Data provided —

◆ ◆ ◆ ◆

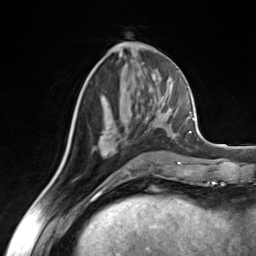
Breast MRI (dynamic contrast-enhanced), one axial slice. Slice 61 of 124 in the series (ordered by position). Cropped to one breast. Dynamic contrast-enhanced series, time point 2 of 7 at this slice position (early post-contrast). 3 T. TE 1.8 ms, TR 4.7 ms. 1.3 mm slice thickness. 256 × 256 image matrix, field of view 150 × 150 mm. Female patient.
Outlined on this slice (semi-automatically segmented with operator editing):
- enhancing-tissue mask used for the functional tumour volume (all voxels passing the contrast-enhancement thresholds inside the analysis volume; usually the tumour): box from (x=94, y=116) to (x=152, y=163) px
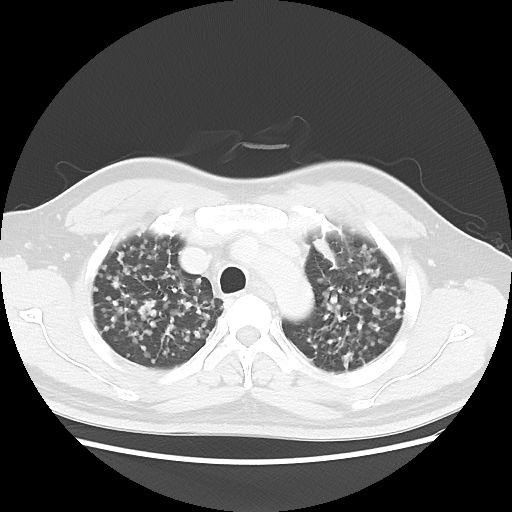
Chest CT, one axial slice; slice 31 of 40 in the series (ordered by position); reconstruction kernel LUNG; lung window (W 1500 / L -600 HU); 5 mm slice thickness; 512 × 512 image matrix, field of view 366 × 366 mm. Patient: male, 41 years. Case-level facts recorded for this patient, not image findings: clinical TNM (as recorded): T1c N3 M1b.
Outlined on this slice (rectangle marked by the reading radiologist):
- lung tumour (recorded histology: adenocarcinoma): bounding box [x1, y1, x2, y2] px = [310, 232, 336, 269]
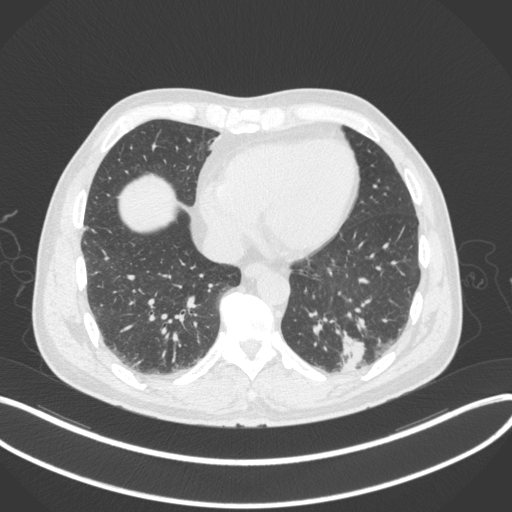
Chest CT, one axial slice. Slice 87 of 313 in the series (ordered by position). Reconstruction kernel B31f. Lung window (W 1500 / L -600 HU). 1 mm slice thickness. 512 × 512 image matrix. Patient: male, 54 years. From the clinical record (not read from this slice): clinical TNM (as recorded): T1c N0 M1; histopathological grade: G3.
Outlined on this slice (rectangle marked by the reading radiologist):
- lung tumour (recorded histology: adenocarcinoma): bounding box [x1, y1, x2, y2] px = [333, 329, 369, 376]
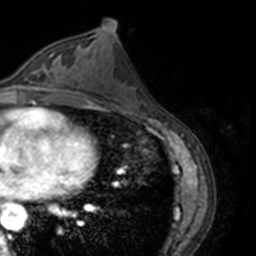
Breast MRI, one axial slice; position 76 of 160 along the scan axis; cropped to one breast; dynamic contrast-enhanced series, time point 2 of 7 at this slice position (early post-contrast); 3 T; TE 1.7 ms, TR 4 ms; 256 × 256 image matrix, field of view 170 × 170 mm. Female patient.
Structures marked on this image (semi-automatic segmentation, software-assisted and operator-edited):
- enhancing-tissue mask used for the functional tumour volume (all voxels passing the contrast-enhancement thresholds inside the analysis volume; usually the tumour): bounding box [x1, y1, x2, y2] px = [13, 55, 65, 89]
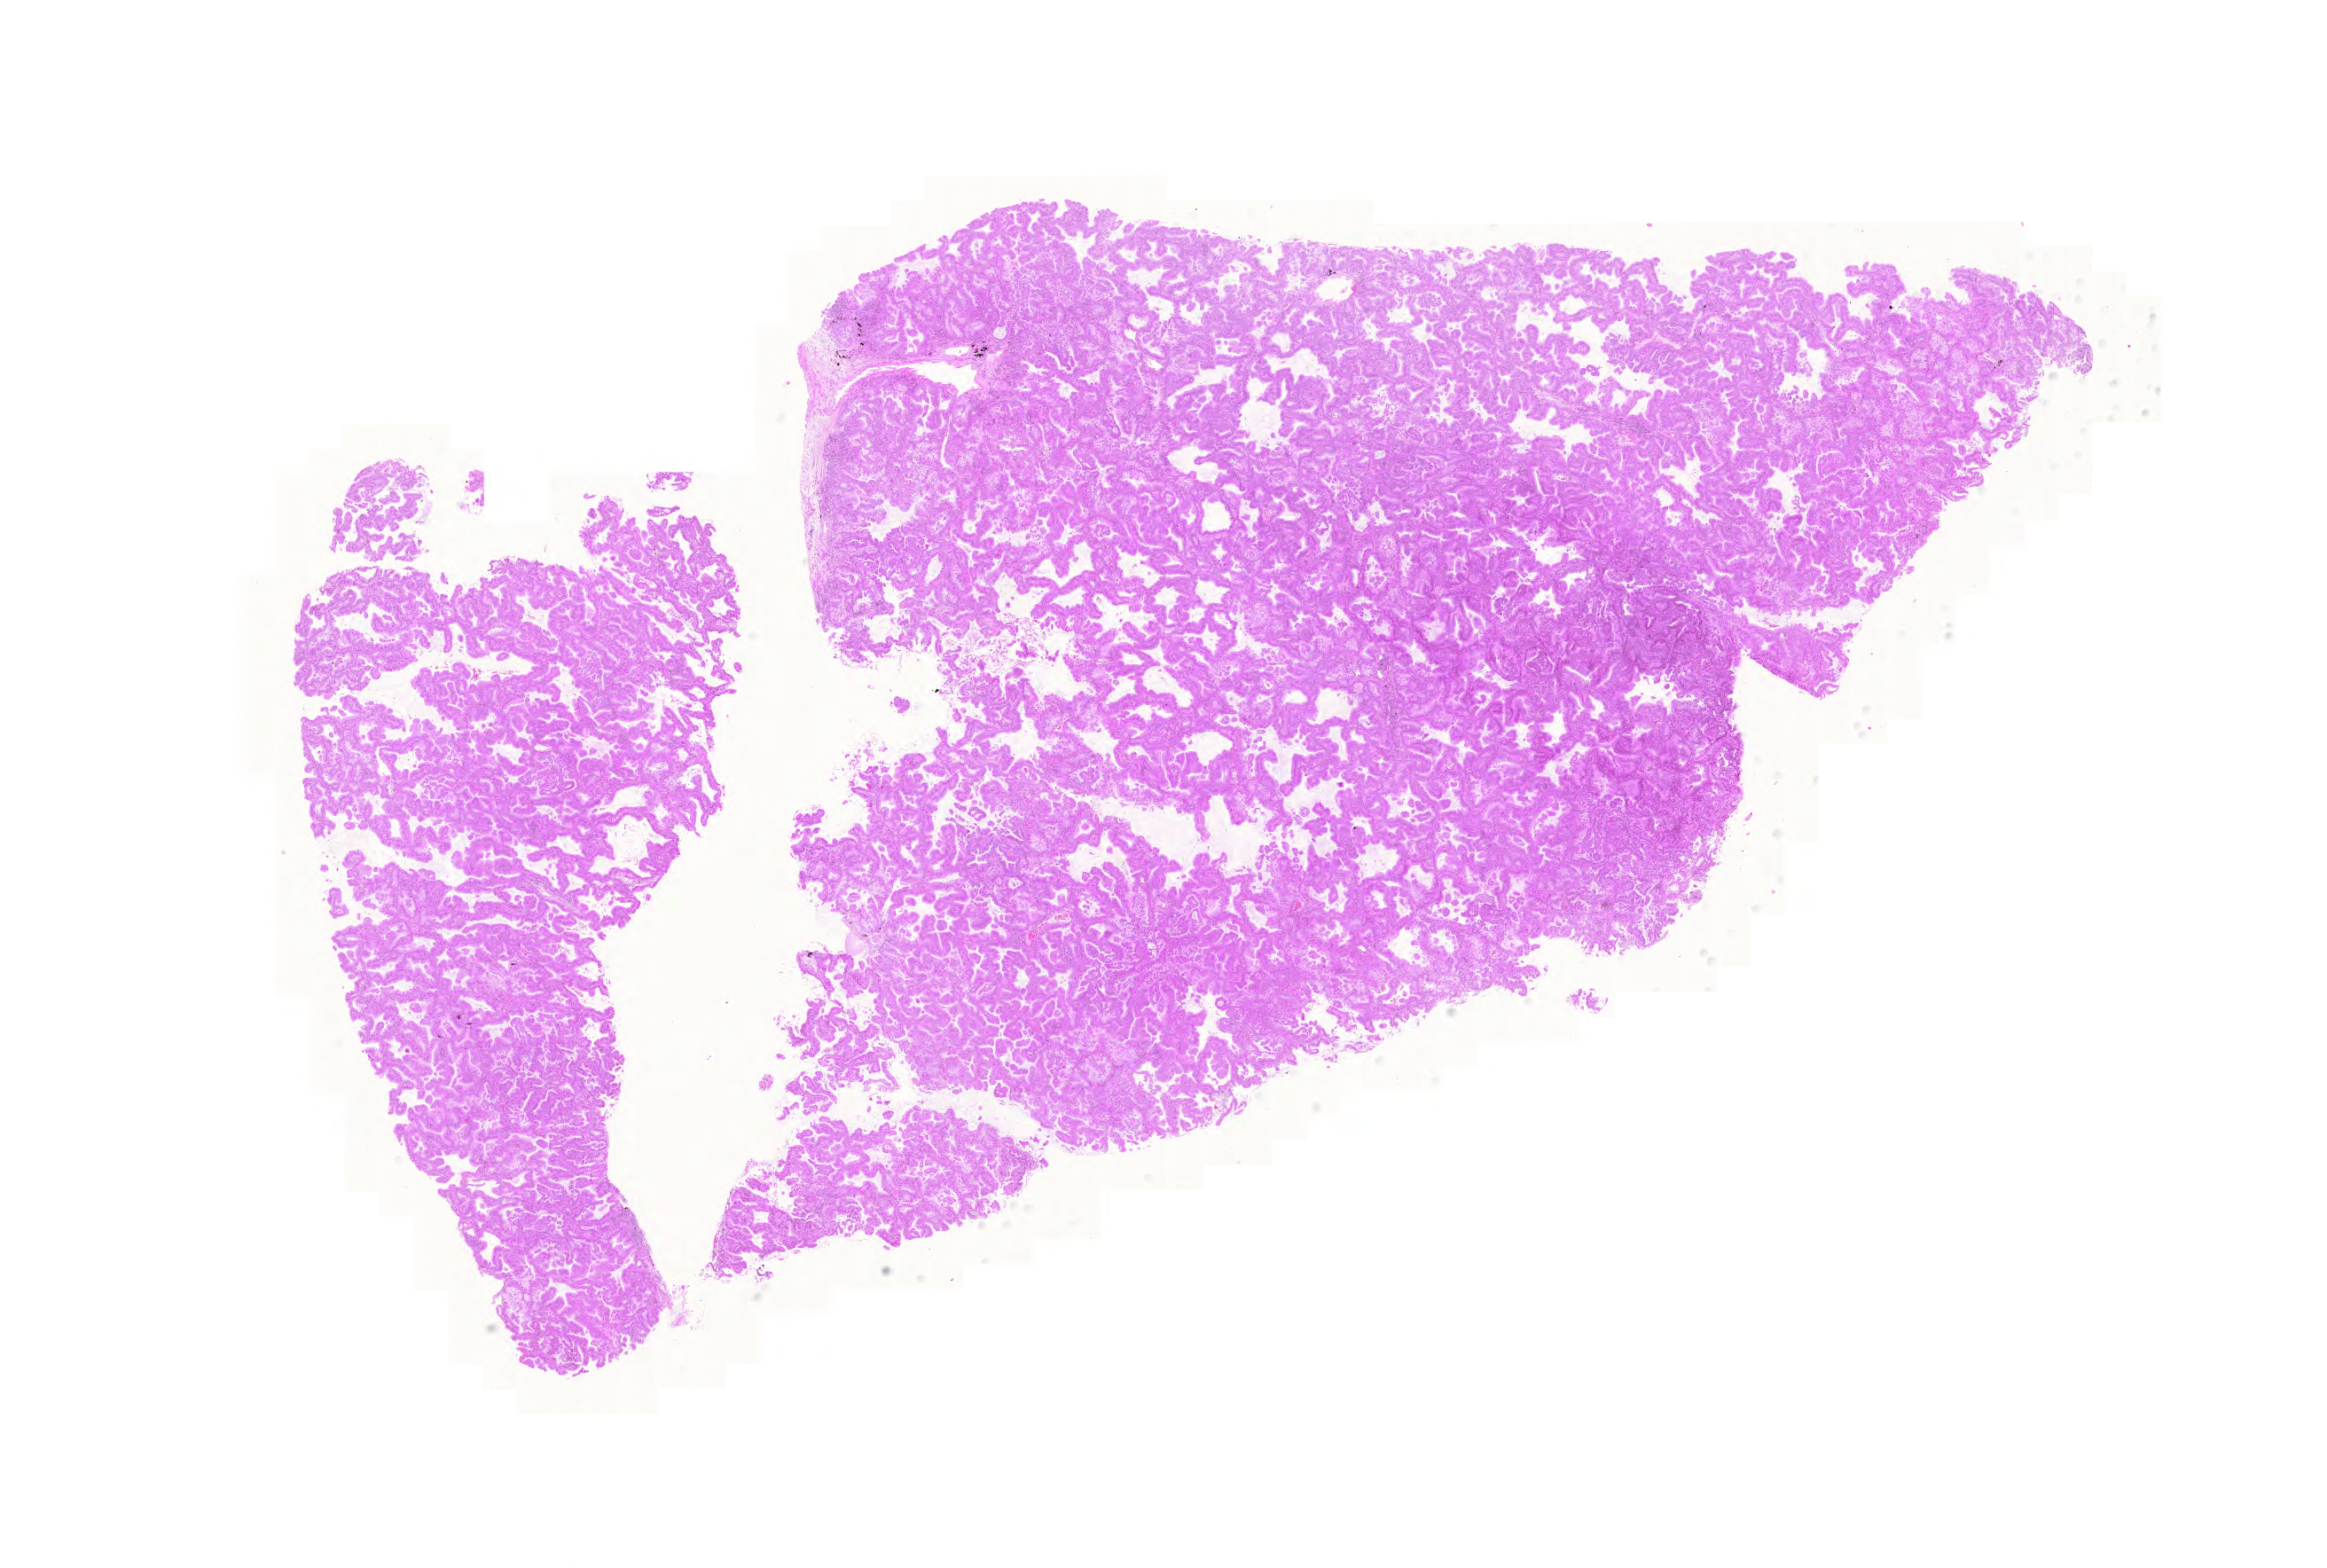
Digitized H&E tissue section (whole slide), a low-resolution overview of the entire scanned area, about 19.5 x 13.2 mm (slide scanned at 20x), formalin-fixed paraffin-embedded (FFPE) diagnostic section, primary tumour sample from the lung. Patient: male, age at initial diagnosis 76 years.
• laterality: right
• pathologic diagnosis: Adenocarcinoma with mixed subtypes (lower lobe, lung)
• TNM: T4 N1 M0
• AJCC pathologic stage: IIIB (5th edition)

◆ ◆ ◆ ◆

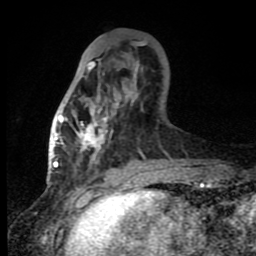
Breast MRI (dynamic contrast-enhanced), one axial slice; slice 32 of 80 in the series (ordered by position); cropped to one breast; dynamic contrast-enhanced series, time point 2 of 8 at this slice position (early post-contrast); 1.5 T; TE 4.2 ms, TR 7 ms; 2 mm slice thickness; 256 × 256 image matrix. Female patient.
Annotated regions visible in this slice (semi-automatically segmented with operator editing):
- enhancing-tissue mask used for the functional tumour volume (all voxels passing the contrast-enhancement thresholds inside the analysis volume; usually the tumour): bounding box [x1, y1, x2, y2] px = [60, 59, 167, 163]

◆ ◆ ◆ ◆

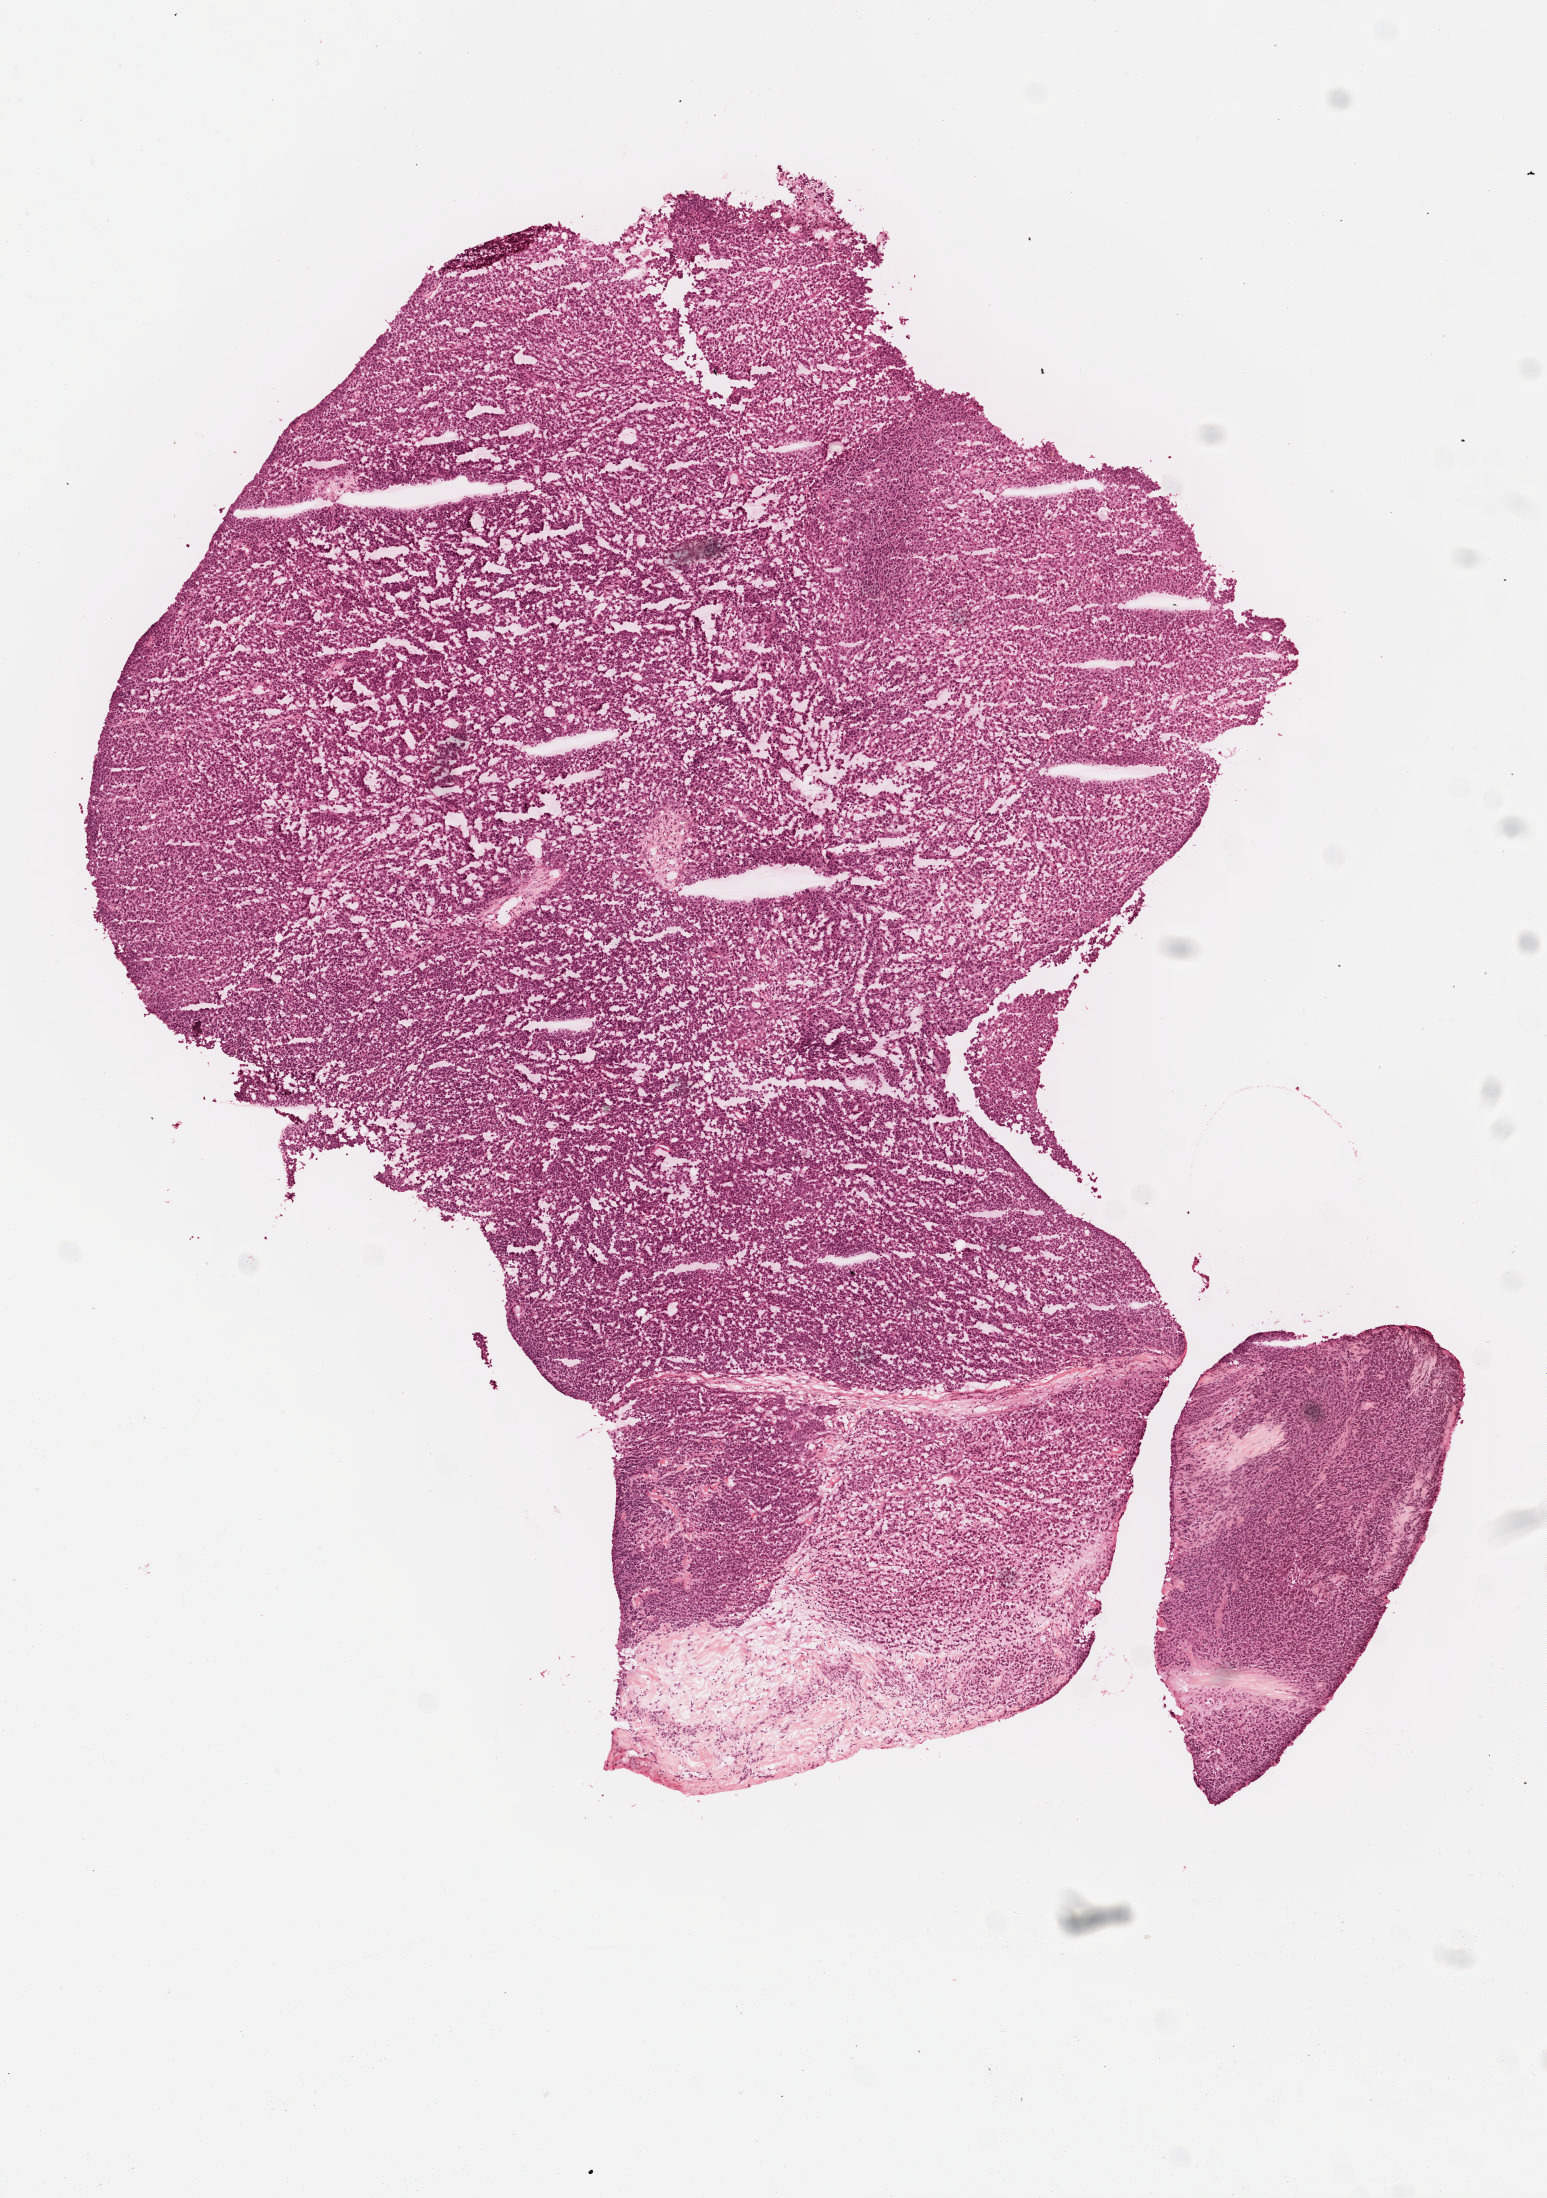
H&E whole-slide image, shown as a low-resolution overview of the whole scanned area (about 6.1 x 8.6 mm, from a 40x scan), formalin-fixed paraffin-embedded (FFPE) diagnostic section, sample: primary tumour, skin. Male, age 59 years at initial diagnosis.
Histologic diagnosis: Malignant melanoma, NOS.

◆ ◆ ◆ ◆

Task directions —
From the data above, output exactly the lines between the one containing "(lower lobe, lung)" and the one containing "IIIB (5th edition)", counting both of them.

Output —
• pathologic diagnosis: Adenocarcinoma with mixed subtypes (lower lobe, lung)
• TNM: T4 N1 M0
• AJCC pathologic stage: IIIB (5th edition)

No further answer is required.